Consider a reward activity like a sunset cruise in Key West, which, through one supplier, is a two-hour tour on a catamaran with a bottle of wine included. This might be a delightful experience for a mass-market cardholder and a nice way to redeem a few hundred points. But what would resonate with a platinum-tier cardholder is access to a captained yacht share service and a private slip adjacent to Mallory Square. Similar activities, but not always possible to source from the same supplier.
We have found that providing a wide range of content – in other words, the catamaran and the yacht – to meet the needs of each segment is the best way to meet cardholders’ demand for engaging experiences. With access to the appropriate cardholder activity and preference data, the right experiential options can be presented to the right segments at the right time to maximize redemptions and bookings.
If the advantage is establishing the right supplier relationships to offer a robust portfolio of experiential travel rewards, why not acquire a travel inventory consolidator or existing online travel agency? Or forge those supplier relationships yourself, and build the booking technology to support them? The fact is few financial institutions have the resources (or the will) to spend hundreds of millions to buy an OTA with the capacity to serve its member base. Fewer still have any intention of building something on that scale.
Instead, the optimal approach is to establish strategic partnerships—partners who are actual partners and students of the travel and loyalty space. This kind of partner can help with segmentation, marketing, and program structure—not just tech providers. Our decades of industry expertise have led us to the conclusion that forging strategic partnerships is the most effective way to offer compelling experiential content and satisfy members’ growing appetites for enriching travel experiences.
Even with the right partner, the success of an experiential travel content strategy comes down to data. You have a wealth of cardholder data at your disposal that you can leverage to provide tailored experiential content to cardholder segments that are most likely to react to and engage with it, but you need a partner who can responsibly manage and utilize that data. The right partner will understand your segmentation, offer advice on activating them with experiences, and then customize, package, and dynamically present experiential rewards to those segments.

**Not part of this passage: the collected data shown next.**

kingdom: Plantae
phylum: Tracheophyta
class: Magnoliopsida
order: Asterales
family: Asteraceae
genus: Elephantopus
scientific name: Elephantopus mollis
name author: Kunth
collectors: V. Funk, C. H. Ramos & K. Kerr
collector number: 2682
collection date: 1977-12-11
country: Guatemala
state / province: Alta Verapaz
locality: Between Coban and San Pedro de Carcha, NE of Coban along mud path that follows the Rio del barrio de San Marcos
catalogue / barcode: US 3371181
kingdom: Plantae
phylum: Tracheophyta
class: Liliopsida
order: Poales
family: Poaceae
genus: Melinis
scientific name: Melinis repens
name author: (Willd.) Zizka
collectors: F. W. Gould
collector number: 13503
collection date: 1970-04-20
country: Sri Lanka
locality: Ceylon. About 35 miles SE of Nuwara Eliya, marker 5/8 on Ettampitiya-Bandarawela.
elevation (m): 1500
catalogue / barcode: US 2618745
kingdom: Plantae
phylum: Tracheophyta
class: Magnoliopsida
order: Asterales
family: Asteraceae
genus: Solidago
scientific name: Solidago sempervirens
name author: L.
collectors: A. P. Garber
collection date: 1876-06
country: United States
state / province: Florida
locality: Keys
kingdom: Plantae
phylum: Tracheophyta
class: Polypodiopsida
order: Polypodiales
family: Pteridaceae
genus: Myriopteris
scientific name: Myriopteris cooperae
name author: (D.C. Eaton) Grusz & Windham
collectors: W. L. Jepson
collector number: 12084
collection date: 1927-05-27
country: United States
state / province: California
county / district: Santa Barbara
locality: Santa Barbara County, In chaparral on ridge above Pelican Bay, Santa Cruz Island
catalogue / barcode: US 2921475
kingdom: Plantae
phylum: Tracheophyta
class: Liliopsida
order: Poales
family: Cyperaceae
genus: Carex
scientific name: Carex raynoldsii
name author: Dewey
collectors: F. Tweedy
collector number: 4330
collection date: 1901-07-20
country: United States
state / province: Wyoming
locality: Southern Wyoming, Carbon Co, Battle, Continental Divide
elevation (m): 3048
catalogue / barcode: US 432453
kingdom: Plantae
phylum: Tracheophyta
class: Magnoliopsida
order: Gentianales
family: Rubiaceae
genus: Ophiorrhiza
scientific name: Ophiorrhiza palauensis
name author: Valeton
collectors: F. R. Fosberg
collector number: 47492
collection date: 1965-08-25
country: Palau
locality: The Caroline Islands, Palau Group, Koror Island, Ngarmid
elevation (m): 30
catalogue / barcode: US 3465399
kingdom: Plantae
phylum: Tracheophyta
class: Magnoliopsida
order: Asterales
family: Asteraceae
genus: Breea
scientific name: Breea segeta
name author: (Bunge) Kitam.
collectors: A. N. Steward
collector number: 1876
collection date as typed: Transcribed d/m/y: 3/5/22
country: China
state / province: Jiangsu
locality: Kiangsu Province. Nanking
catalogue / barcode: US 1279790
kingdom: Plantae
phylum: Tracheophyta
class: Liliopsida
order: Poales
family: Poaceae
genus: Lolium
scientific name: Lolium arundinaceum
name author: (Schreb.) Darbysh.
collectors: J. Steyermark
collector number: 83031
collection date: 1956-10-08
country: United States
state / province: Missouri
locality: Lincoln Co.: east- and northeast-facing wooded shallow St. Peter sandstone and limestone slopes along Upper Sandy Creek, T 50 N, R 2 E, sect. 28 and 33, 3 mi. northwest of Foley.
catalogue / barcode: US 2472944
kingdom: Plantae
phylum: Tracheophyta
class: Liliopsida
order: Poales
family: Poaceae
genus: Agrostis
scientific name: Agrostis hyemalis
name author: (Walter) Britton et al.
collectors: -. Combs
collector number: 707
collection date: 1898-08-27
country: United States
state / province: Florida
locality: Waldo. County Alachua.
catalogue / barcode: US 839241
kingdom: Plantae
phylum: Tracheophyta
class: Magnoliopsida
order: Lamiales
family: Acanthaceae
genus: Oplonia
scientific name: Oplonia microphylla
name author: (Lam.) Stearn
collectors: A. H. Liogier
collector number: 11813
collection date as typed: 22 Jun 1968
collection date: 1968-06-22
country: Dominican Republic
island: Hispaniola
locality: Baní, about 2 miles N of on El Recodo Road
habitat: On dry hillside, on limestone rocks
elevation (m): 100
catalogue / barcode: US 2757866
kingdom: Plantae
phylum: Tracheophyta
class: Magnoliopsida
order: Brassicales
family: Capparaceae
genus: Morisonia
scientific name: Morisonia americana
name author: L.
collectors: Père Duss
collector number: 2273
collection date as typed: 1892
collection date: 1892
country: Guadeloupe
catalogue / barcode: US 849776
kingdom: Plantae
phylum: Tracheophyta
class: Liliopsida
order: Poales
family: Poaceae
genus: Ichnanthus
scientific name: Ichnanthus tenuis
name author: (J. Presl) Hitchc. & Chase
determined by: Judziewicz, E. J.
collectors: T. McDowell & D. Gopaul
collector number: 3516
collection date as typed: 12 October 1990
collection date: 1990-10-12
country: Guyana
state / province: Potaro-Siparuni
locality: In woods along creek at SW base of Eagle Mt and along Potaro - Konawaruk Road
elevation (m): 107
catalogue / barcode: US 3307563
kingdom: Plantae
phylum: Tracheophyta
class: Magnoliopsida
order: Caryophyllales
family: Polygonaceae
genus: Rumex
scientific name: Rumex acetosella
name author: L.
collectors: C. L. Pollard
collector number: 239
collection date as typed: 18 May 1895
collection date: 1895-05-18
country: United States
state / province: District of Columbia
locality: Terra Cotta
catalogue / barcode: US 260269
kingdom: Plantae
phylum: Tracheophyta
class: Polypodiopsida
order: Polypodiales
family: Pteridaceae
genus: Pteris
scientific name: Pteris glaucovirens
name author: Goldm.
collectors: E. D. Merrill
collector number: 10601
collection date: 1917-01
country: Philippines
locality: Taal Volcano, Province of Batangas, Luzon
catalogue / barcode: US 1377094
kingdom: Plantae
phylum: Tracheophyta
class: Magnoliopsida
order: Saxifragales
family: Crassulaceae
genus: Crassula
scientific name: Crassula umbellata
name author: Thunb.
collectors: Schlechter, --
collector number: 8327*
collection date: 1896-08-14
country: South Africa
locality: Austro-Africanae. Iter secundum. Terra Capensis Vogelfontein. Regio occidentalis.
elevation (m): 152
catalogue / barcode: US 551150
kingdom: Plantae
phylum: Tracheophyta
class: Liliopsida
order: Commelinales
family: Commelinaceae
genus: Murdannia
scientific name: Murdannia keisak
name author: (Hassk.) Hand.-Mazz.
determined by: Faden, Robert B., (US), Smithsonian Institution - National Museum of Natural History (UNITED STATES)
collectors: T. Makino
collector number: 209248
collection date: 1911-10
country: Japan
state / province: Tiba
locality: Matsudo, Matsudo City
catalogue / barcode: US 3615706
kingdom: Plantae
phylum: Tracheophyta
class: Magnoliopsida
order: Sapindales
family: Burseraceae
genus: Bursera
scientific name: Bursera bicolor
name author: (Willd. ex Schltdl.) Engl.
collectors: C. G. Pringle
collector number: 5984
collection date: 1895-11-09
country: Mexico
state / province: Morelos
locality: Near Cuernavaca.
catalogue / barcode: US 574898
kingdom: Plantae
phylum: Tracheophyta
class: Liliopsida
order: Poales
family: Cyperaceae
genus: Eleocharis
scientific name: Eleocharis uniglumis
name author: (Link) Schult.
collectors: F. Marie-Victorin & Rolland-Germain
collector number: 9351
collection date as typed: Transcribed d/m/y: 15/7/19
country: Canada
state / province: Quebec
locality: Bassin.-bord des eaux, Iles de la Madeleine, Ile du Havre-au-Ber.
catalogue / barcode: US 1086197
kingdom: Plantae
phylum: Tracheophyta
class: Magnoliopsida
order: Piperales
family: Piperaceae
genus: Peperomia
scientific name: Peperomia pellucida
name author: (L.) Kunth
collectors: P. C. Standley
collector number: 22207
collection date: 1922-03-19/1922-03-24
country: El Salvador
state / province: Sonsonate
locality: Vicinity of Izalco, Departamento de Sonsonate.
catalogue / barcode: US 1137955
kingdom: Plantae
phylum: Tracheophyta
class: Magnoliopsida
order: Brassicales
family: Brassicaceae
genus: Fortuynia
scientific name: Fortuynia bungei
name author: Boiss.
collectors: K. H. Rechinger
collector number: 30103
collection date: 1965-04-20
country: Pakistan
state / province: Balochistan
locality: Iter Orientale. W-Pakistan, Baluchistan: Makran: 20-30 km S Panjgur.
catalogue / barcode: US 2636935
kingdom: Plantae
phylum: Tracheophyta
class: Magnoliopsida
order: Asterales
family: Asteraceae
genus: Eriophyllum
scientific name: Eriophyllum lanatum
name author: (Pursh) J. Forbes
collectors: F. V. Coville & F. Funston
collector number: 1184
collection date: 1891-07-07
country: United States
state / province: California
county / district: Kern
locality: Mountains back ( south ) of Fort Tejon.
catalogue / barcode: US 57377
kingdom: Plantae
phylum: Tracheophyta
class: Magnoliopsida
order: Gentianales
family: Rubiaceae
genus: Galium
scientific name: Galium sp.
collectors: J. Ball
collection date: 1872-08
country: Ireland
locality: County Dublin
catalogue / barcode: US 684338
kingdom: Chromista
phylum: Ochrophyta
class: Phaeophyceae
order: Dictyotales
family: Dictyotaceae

But to do so, they will need access to spend, customer intent, and third-party data.
As an extension of your loyalty technology stack, our platform uses AI and machine learning to get the most accurate, actionable insights from that data and transform them into bookings and increased spending.
AI and machine learning can also help tap into cardholders’ emotional triggers if you understand how they plan and book travel. For example, younger generations find inspiration for (and purchase) their travel differently than their parents' generations did. Most travelers are using social media channels as their preferred online sources for trip planning, according to both Skift and our internal research, but Millennials and Gen Z are influenced extensively by Instagram (the #1 social site for trip planning among 25-34-year-olds) and TikTok (24% of 18-24-year-olds prefer this channel, the largest percentage in the Skift study).
In this age of experiences, financial institutions must make the right strategies and loyalty technology choices to stand apart. Can your loyalty platform integrate AI functionality to predict their browsing behavior and automatically present an experiential option they would not only likely book but that will delight them, too?